-- START OF Material to process --
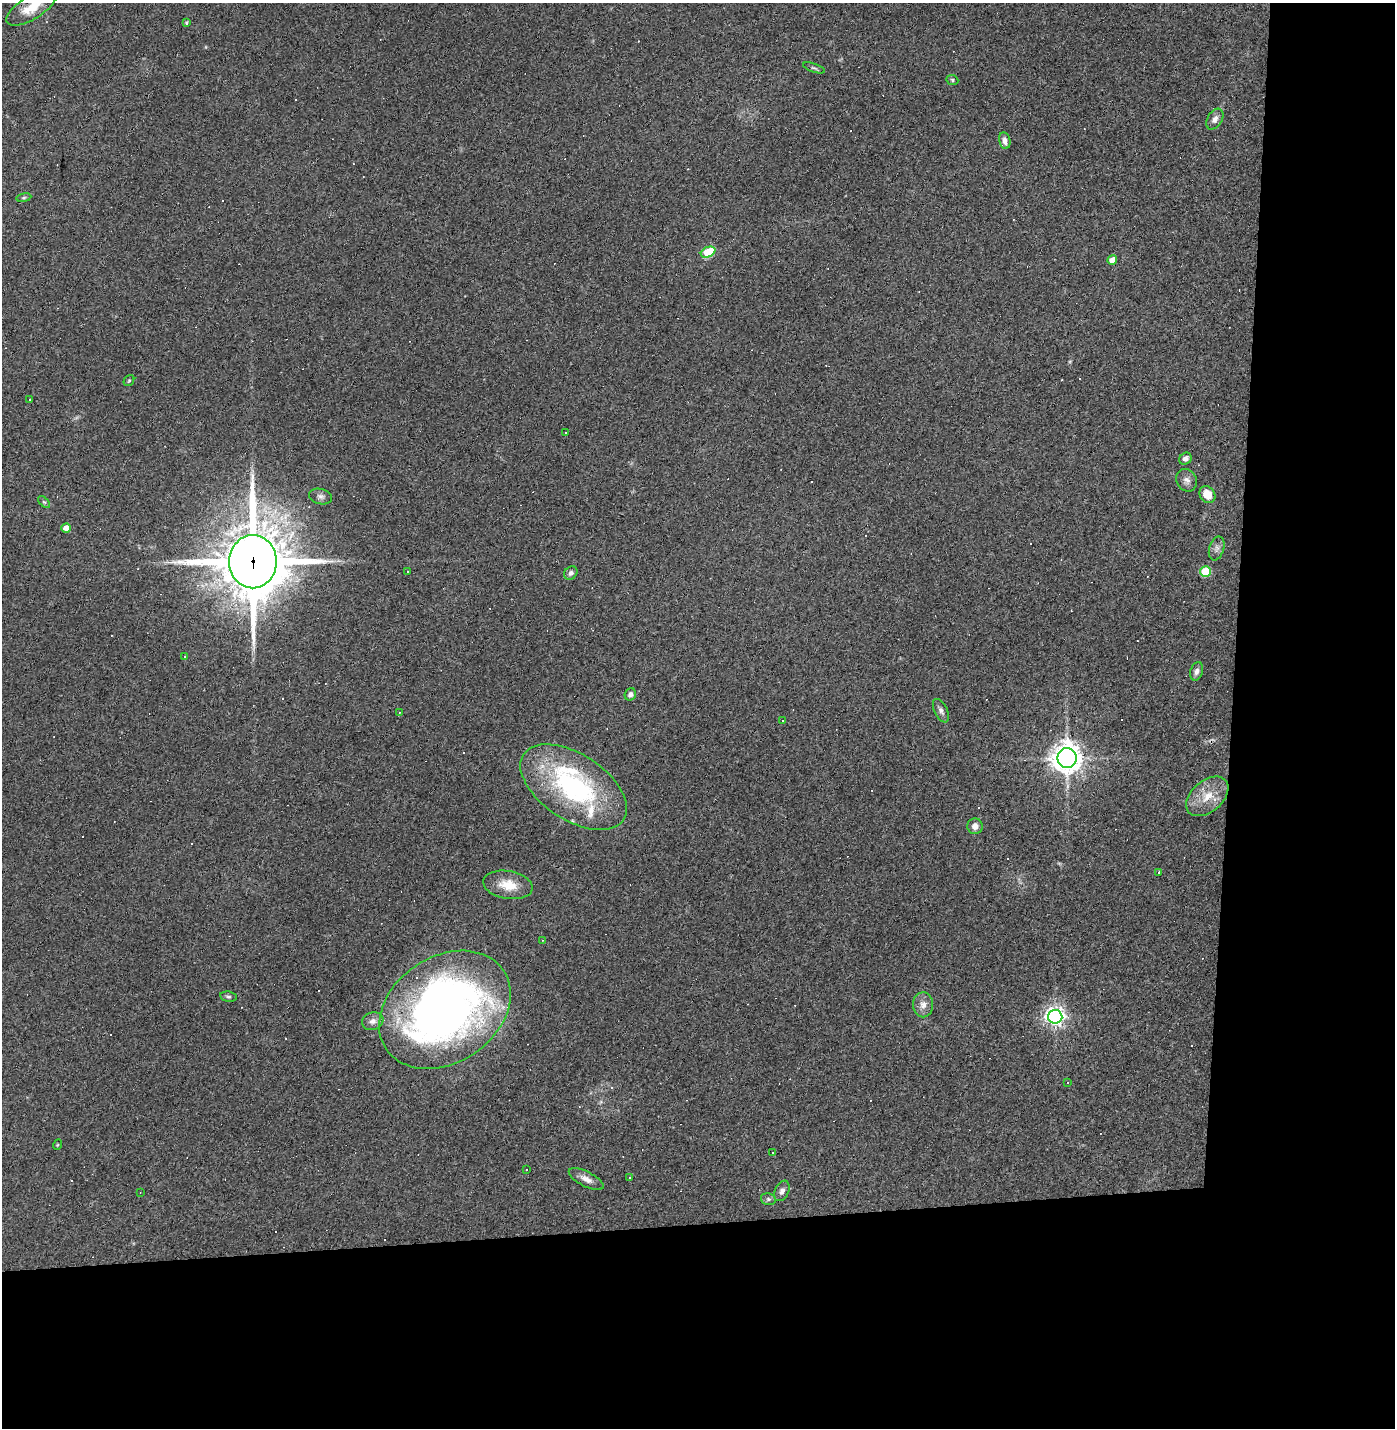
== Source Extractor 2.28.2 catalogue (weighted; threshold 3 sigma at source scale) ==
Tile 9 of 3 x 3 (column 3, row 3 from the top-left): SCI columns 2820-4212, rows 1-1426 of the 4242 x 4278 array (HDU 1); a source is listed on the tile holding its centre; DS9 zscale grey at full resolution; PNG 1397 x 1430 px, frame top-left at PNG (2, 3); each listed source drawn as its Kron ellipse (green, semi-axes under 4 px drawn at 4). Shown black and unused: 24% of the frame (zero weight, under 3 of 4 exposures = <1% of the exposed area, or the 3 px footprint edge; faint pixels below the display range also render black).
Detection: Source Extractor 2.28.2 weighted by HDU 2 'WHT'; one run over the whole footprint, this tile lists its part. Background 0.0416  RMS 0.005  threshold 0.0224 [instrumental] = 3 sigma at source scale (4.5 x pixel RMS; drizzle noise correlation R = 1.50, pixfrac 1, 0.05/0.05 arcsec/px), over >= 5 px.
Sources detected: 88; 36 cosmic-ray / hot-pixel residue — neither listed nor drawn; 2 inside a brighter listed object's ellipse — not listed separately; the other 50 listed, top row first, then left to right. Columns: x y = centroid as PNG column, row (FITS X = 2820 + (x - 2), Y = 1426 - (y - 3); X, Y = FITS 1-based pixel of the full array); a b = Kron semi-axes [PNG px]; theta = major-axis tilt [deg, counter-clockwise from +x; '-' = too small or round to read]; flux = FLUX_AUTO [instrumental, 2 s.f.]
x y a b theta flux
32 7 29 11 32 11
186 23 3 3 - 0.75
814 68 11 4 -19 1.2
952 80 6 5 - 0.76
1215 119 11 7 58 2.5
1005 141 8 5 -79 2.3
24 198 7 4 9 0.75
708 252 7 5 25 24
1112 260 5 4 - 5.6
129 380 6 5 - 0.62
29 399 3 3 - 0.95
565 432 2 2 - 0.48
1185 459 7 5 38 2
1187 480 11 10 - 2.7
1207 494 9 7 -53 6.9
321 496 12 7 -13 2
44 502 7 4 -44 0.75
66 528 4 4 - 5.3
1217 548 12 7 74 2.4
253 562 26 24 -90 3500
407 571 2 2 - 0.31
1205 572 5 5 - 26
571 573 7 6 - 1.5
185 657 3 3 - 1.1
1197 671 9 6 74 1.9
630 694 6 5 - 1.7
941 711 13 6 -64 1.9
400 712 2 2 - 0.48
783 721 3 3 - 2.2
1067 758 10 9 - 650
574 787 60 33 -33 83
1207 796 24 15 41 11
975 826 8 7 - 3.1
1159 872 3 3 - 6.5
508 885 25 14 -10 10
542 940 3 2 - 0.28
228 997 8 5 -9 0.97
923 1005 12 10 -89 3.7
445 1010 71 53 34 330
1055 1017 7 7 - 260
373 1021 11 8 18 2.5
1068 1082 3 3 - 0.46
57 1145 5 3 - 0.43
772 1152 3 2 - 0.47
526 1170 3 3 - 4.4
629 1177 3 2 - 0.48
586 1179 19 7 -26 3.7
782 1191 11 7 66 2.2
140 1192 3 2 - 0.37
768 1199 7 5 -15 1.1
Overlapping masked pixels (flux is a lower limit): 2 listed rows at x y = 253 562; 445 1010
Isophote crosses this tile's border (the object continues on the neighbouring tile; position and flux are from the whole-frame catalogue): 1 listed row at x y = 32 7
-- END OF Material to process --
Do this:
Reproduce the text of every item above with "neighbouring tile" replaced by "adjacent tile" wherever it occurs. Leave everything else unchanged, and omit the pictures.

Exercise output:
== Source Extractor 2.28.2 catalogue (weighted; threshold 3 sigma at source scale) ==
Tile 9 of 3 x 3 (column 3, row 3 from the top-left): SCI columns 2820-4212, rows 1-1426 of the 4242 x 4278 array (HDU 1); a source is listed on the tile holding its centre; DS9 zscale grey at full resolution; PNG 1397 x 1430 px, frame top-left at PNG (2, 3); each listed source drawn as its Kron ellipse (green, semi-axes under 4 px drawn at 4). Shown black and unused: 24% of the frame (zero weight, under 3 of 4 exposures = <1% of the exposed area, or the 3 px footprint edge; faint pixels below the display range also render black).
Detection: Source Extractor 2.28.2 weighted by HDU 2 'WHT'; one run over the whole footprint, this tile lists its part. Background 0.0416  RMS 0.005  threshold 0.0224 [instrumental] = 3 sigma at source scale (4.5 x pixel RMS; drizzle noise correlation R = 1.50, pixfrac 1, 0.05/0.05 arcsec/px), over >= 5 px.
Sources detected: 88; 36 cosmic-ray / hot-pixel residue — neither listed nor drawn; 2 inside a brighter listed object's ellipse — not listed separately; the other 50 listed, top row first, then left to right. Columns: x y = centroid as PNG column, row (FITS X = 2820 + (x - 2), Y = 1426 - (y - 3); X, Y = FITS 1-based pixel of the full array); a b = Kron semi-axes [PNG px]; theta = major-axis tilt [deg, counter-clockwise from +x; '-' = too small or round to read]; flux = FLUX_AUTO [instrumental, 2 s.f.]
x y a b theta flux
32 7 29 11 32 11
186 23 3 3 - 0.75
814 68 11 4 -19 1.2
952 80 6 5 - 0.76
1215 119 11 7 58 2.5
1005 141 8 5 -79 2.3
24 198 7 4 9 0.75
708 252 7 5 25 24
1112 260 5 4 - 5.6
129 380 6 5 - 0.62
29 399 3 3 - 0.95
565 432 2 2 - 0.48
1185 459 7 5 38 2
1187 480 11 10 - 2.7
1207 494 9 7 -53 6.9
321 496 12 7 -13 2
44 502 7 4 -44 0.75
66 528 4 4 - 5.3
1217 548 12 7 74 2.4
253 562 26 24 -90 3500
407 571 2 2 - 0.31
1205 572 5 5 - 26
571 573 7 6 - 1.5
185 657 3 3 - 1.1
1197 671 9 6 74 1.9
630 694 6 5 - 1.7
941 711 13 6 -64 1.9
400 712 2 2 - 0.48
783 721 3 3 - 2.2
1067 758 10 9 - 650
574 787 60 33 -33 83
1207 796 24 15 41 11
975 826 8 7 - 3.1
1159 872 3 3 - 6.5
508 885 25 14 -10 10
542 940 3 2 - 0.28
228 997 8 5 -9 0.97
923 1005 12 10 -89 3.7
445 1010 71 53 34 330
1055 1017 7 7 - 260
373 1021 11 8 18 2.5
1068 1082 3 3 - 0.46
57 1145 5 3 - 0.43
772 1152 3 2 - 0.47
526 1170 3 3 - 4.4
629 1177 3 2 - 0.48
586 1179 19 7 -26 3.7
782 1191 11 7 66 2.2
140 1192 3 2 - 0.37
768 1199 7 5 -15 1.1
Overlapping masked pixels (flux is a lower limit): 2 listed rows at x y = 253 562; 445 1010
Isophote crosses this tile's border (the object continues on the adjacent tile; position and flux are from the whole-frame catalogue): 1 listed row at x y = 32 7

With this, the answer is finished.